The audit function is slightly easier for the German platoons as they tend to be static (and I also didn't not the "killed" and by whom statistics which could be interesting). Never the less the motto should be "leave yourself plenty of scribble room for unexpected things you didn't think would be important but were" (see below, the German side - note they still had "one mortar barrage in the barrel" that they didn't manage to use):

Well this was a turn up for the books, a "British Win" (my first)! The lucky streak of wins also continues for the "oldest" newbie in town, first leading the Spartans over Argos, then travelling forwards in time to the blood soaked battlefields of WWII France with the British Army fighting the weary legions of the Reich! It was good to get a FireMove game played where I thought the rules were played correctly (bar one mistake which I don'r think adversely affected the outcome). More worryingly it that it is "hard" to win as the attacker and that is something I would like to explore with alternate rules sets across the same scenario. Yes the Portable Wargame beckons, but more so Command Decision, Spearhead, Great Canadian Battles of WWII, Battlefront and even Advanced or Basic Squad Leader. A comparison of weapon effects at distance between the rules would be interesting.
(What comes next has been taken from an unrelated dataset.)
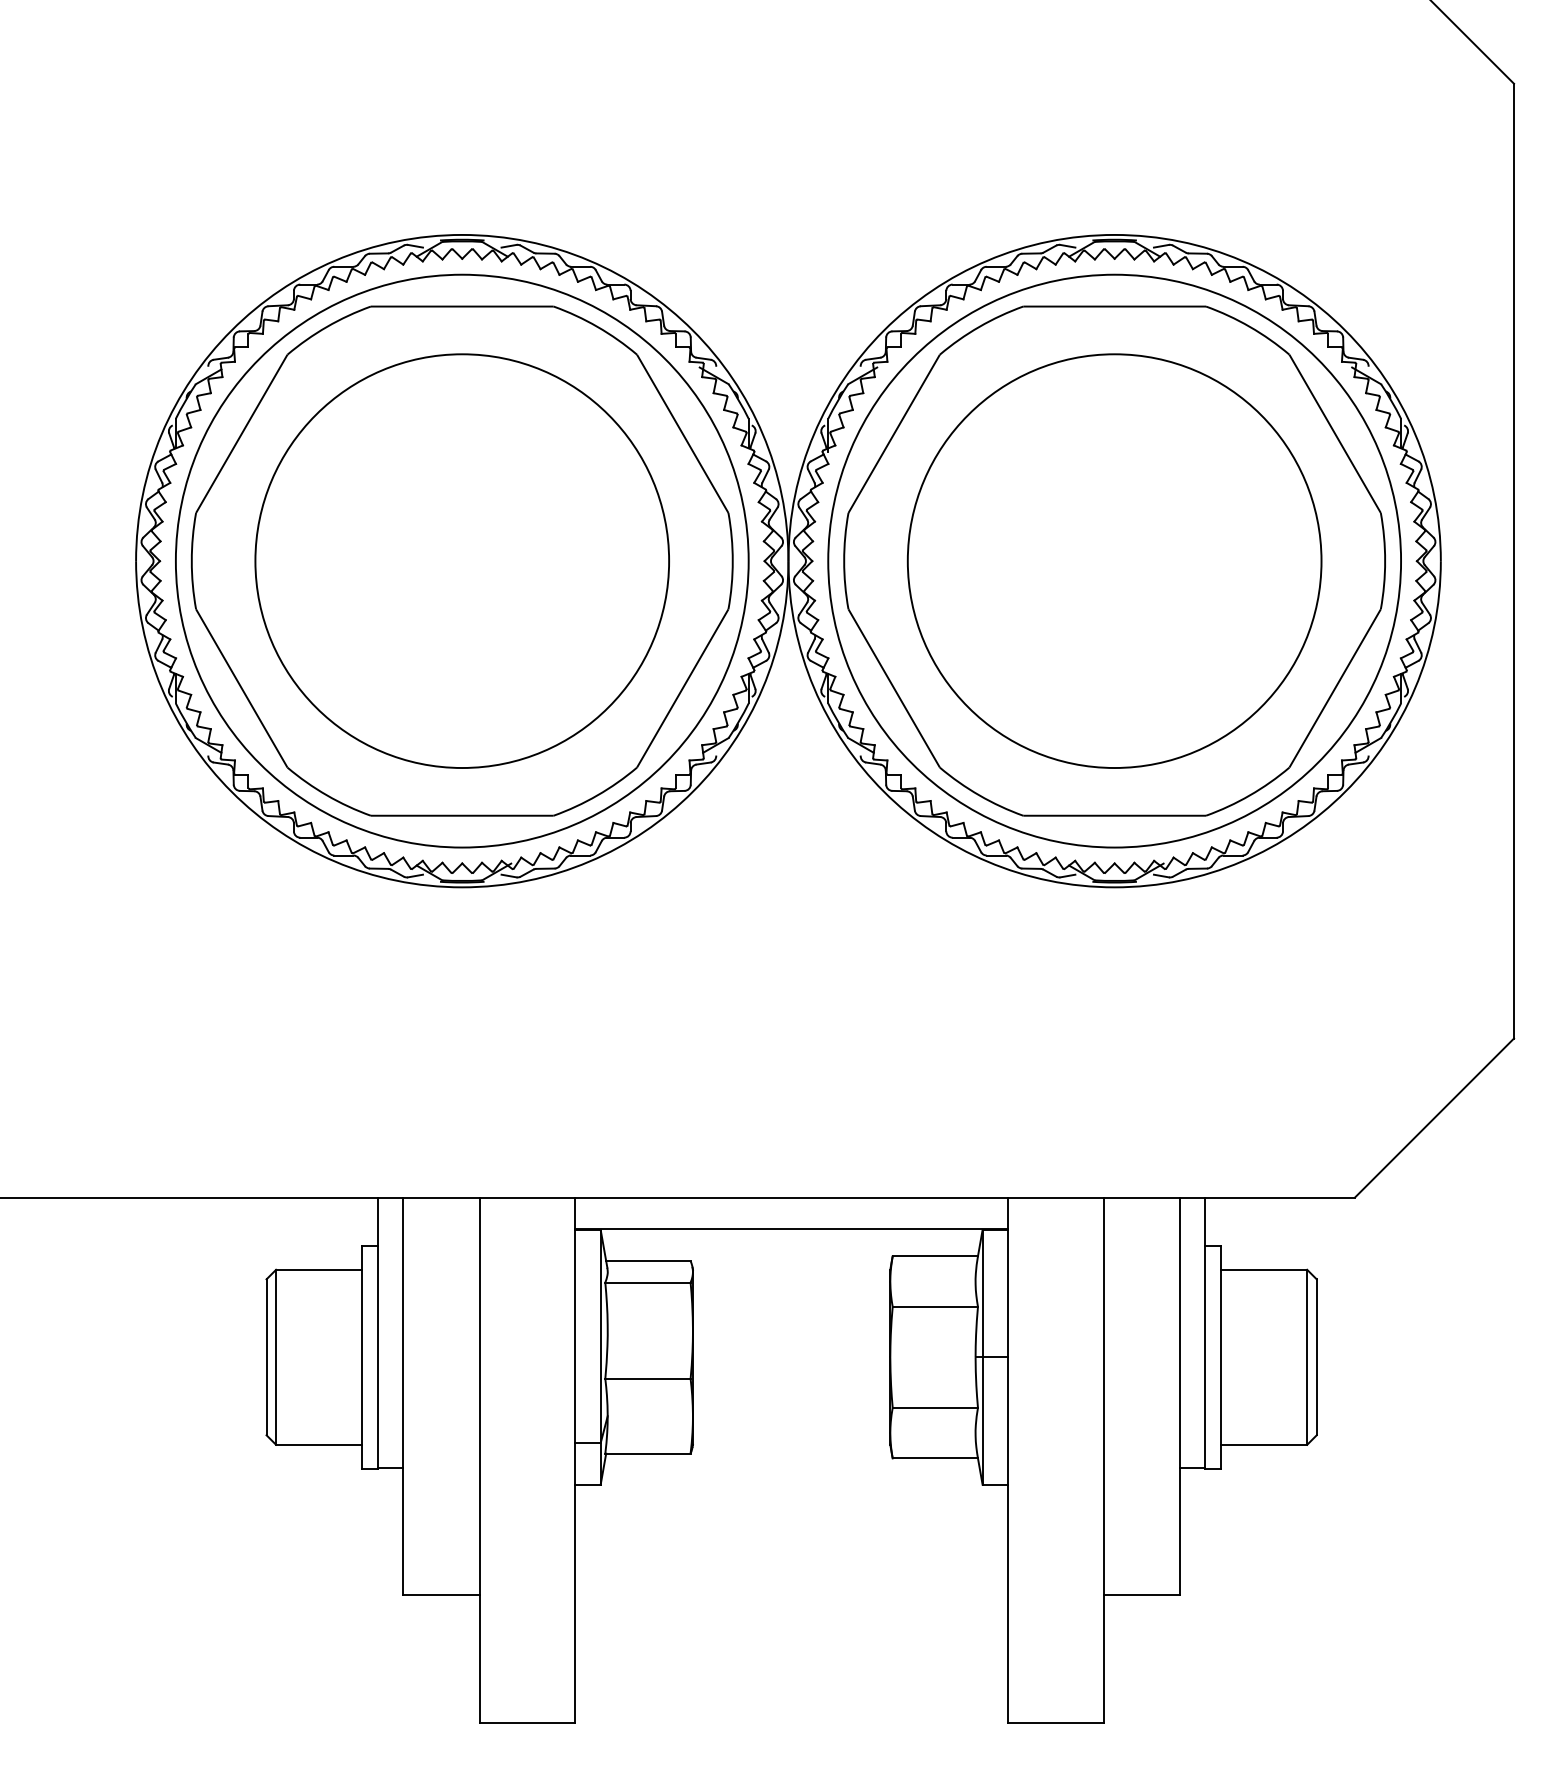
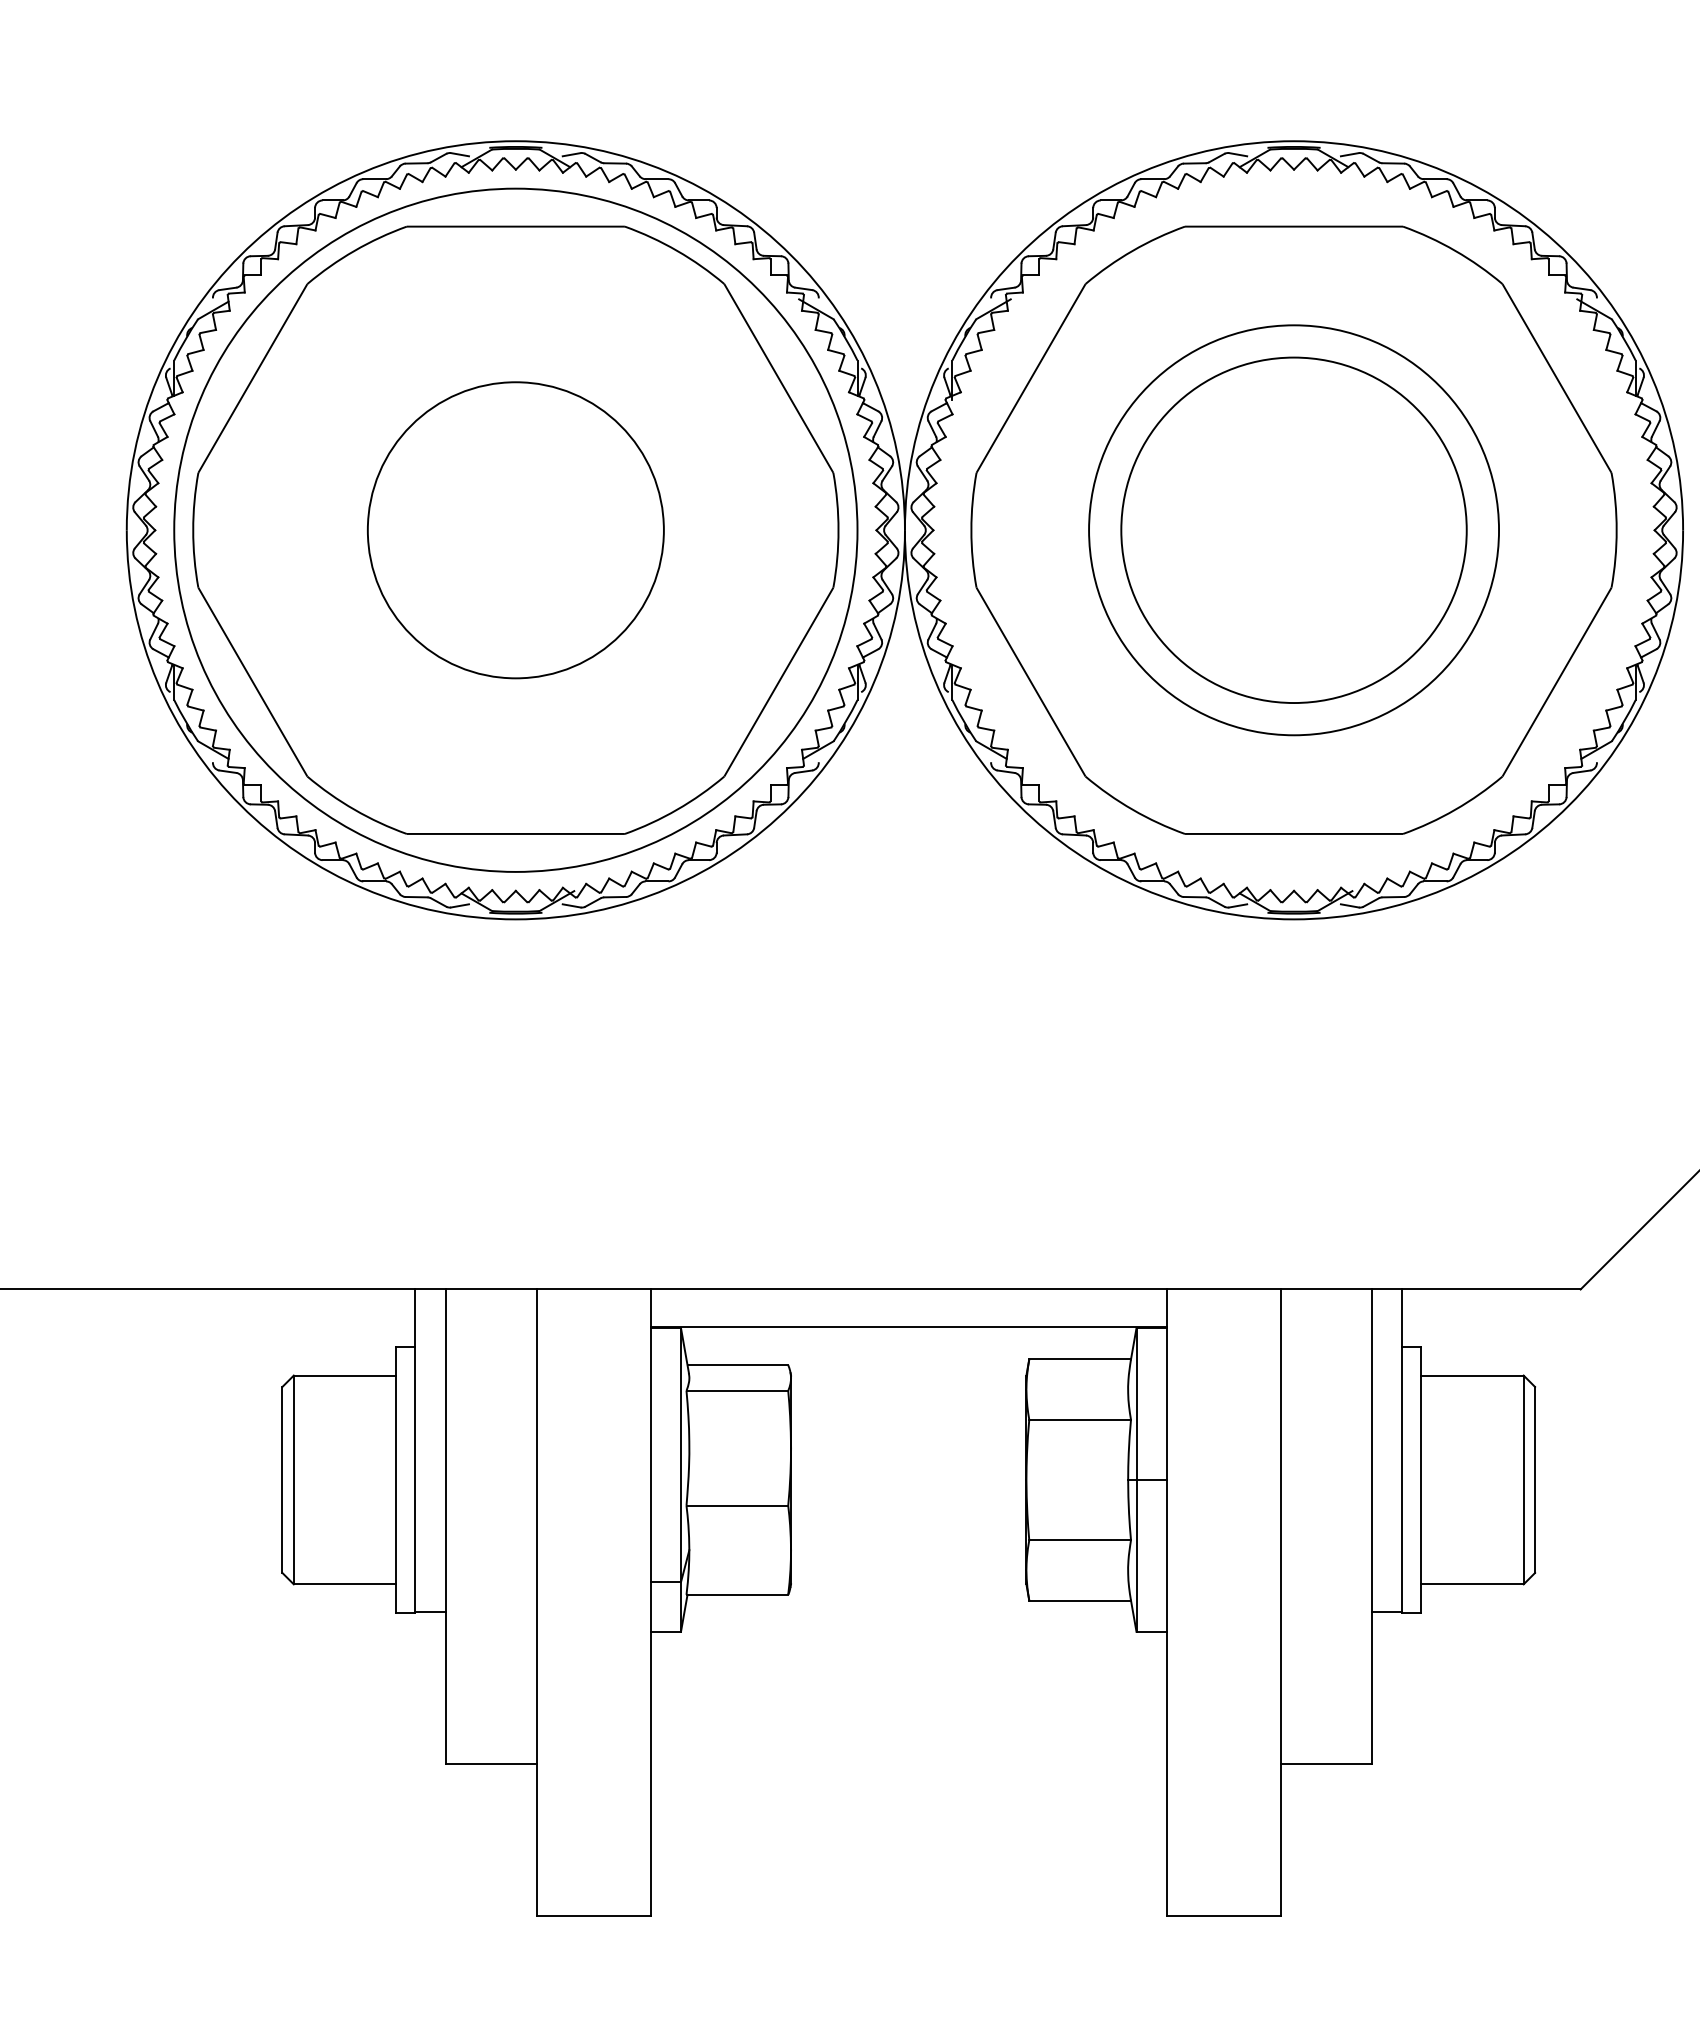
circle: (1114, 560) -> (1293, 529), size x0.6
circle: (462, 561) -> (516, 530), size x0.6
circle: (1114, 561) -> (1293, 530), size x0.7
Watch this space.

Another interesting exercise would be running through the scenario using the British Army (modern) "Seven Question Estimate" to see if slightly better planning could assist the attacker in a more formalised approach to the battle (see below, the British Army's Seven Questions):
  1. What is the adversary doing and why and/or what situation do I face and why, and what effect do they have on me? 
  2. What have I been told to do and why? 
  3. What effects do I need to have on the adversary or situation and what direction must I give to develop the plan? 
  4. Where and how can I best accomplish each action or effect? 
  5. What resources are needed to accomplish each action or effect?
  6. When and where do the actions take place in relation to each other?
  7. What control measures to I need to impose?


Prufrock said...

A good read, thanks!

Geordie an Exiled FoG said...

Glad you liked it
I thought it possibly was a little too heavy on the text
But this game is slightly bugging me
It should be winnable for the attacker (it just was)
But it is hard

The "attacker's plan" has got to work
It seems too easy for a static defender to retain the initiative
The German mortar seems almost guaranteed to suppress the Vickers HMG for at least half the game!